Usually I have a healthy appetite but find it is severely suppressed after longer rides of 60 miles plus. I recently completed a 100-miler and carried nuts, protein bars and gels, but could only manage a few gels.
The problem continues post-ride, and I feel it’s affecting my recovery. Come the next day, I eat like a horse but fear it’s too late. Should I try new foods, or try to survive on gels alone?
Thomas Pink, Watford
Thomas, it’s quite common to suffer suppressed appetite following prolonged exercise. In fact, a study by Loughborough University researchers published in the American Journal of Physiology discovered a link between extended endurance events and a reduction in the hormone ghrelin, which stimulates appetite and an increase in the hormone peptide YY, which suppresses it.
This is often followed by an appetite surge some time after the event as your hormones return to normal, which is probably why you eat like a horse the next day. This creates problems. Firstly, as you say, you are not recovering optimally post-exercise and this would certainly affect the speed at which you are able to go out and effectively do further training. Secondly, the resulting appetite surge often causes over-compensation, eating more than is needed. This is why extensive aerobic exercise doesn’t always lead to weight loss.
Certainly, better fuelling on the bike is a good idea. Gels are great for instant short-term bursts of energy but as the sole fuel source for 100-mile rides, they’re not so good.
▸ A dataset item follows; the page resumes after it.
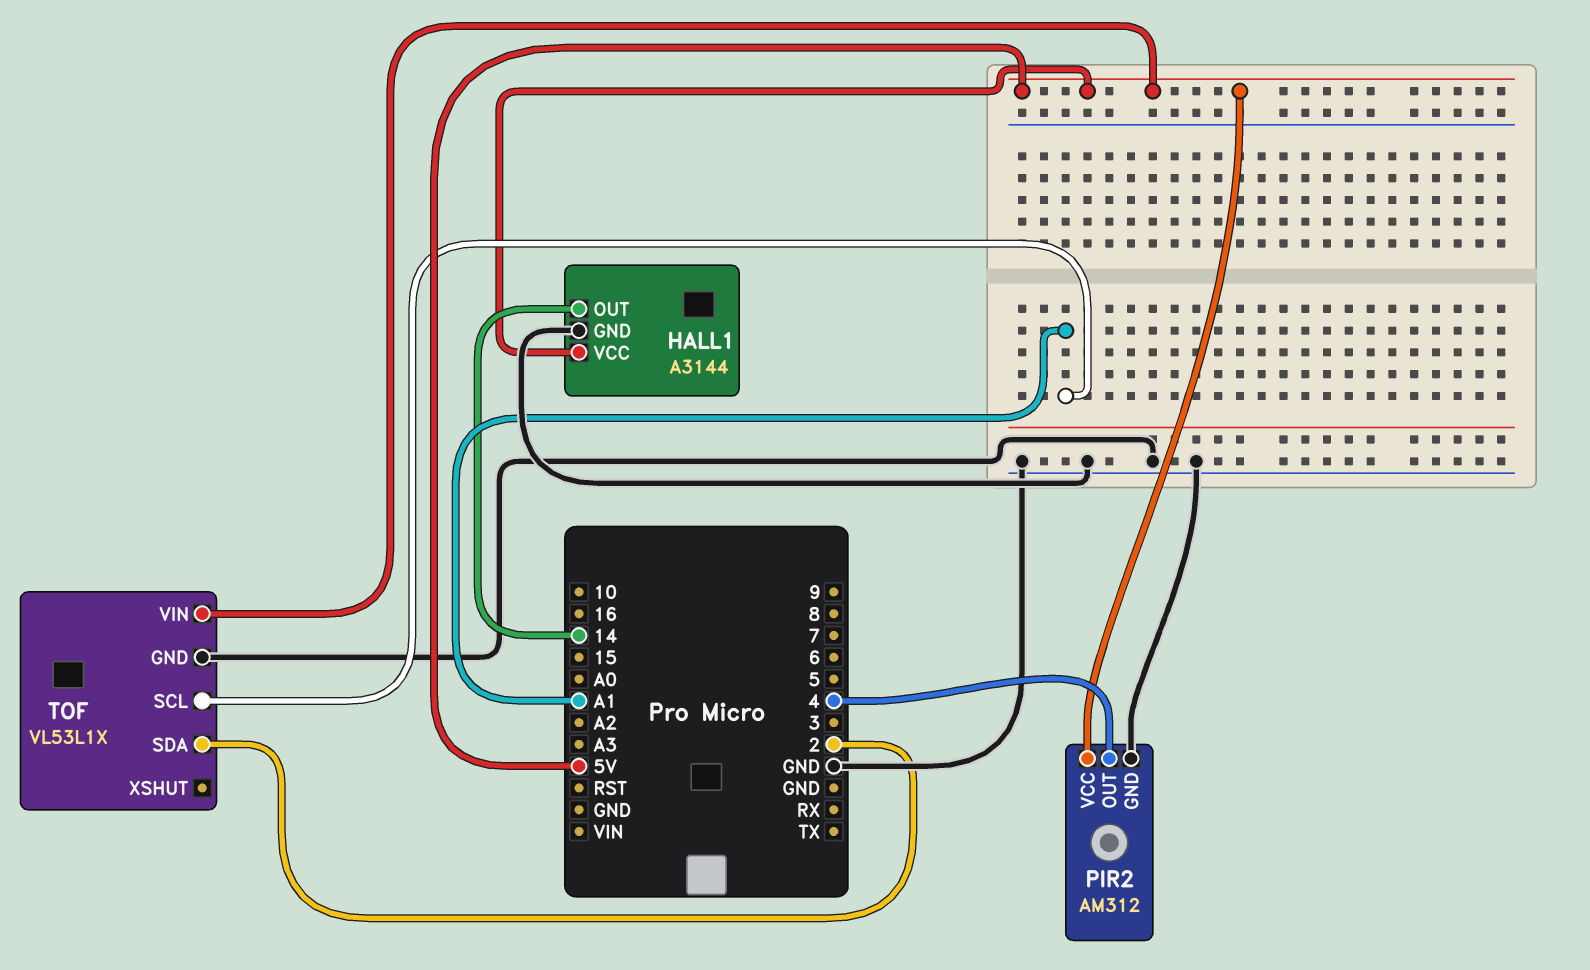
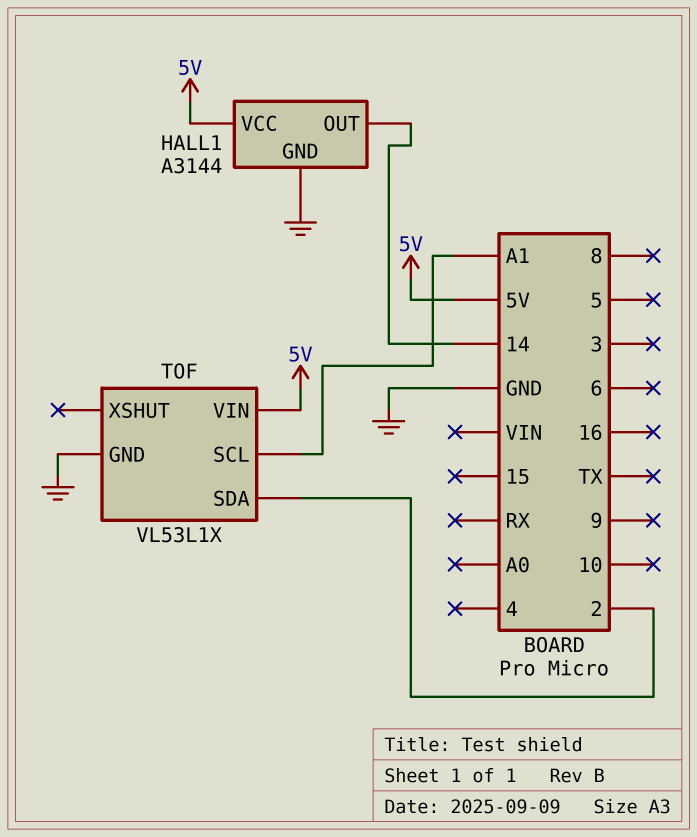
PIR2: AM312 -> none
PIR2 pin GND: GND -> none
PIR2 pin OUT: 4 -> none
PIR2 pin VCC: 5V -> none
Experiment with more prolonged, slower-release energy foods too. If you’re doing sportives, the better events will have well-stocked feed stations. If you’re doing 100-milers purely as a training exercise, plan some pit-stops in advance.
Next, look at what you do immediately post-ride, as the hour following completion is the optimal time for recovery nutrition. Post-exercise appetite suppression oftens means you don’t feel like eating – you have to overcome this. You don’t have to eat a solid meal right away; liquids are often easier to digest, so use a good quality energy replacement drink, protein shake or even chocolate milk as soon as you finish.
Do some research before choosing them, though, as not all of these products contain balanced nutrition and many are high in sugar and calories. You might be better grazing on small portions of whole foods while you get changed, do post-ride stretches, etc to rebuild energy early and ensure you don’t overeat later on.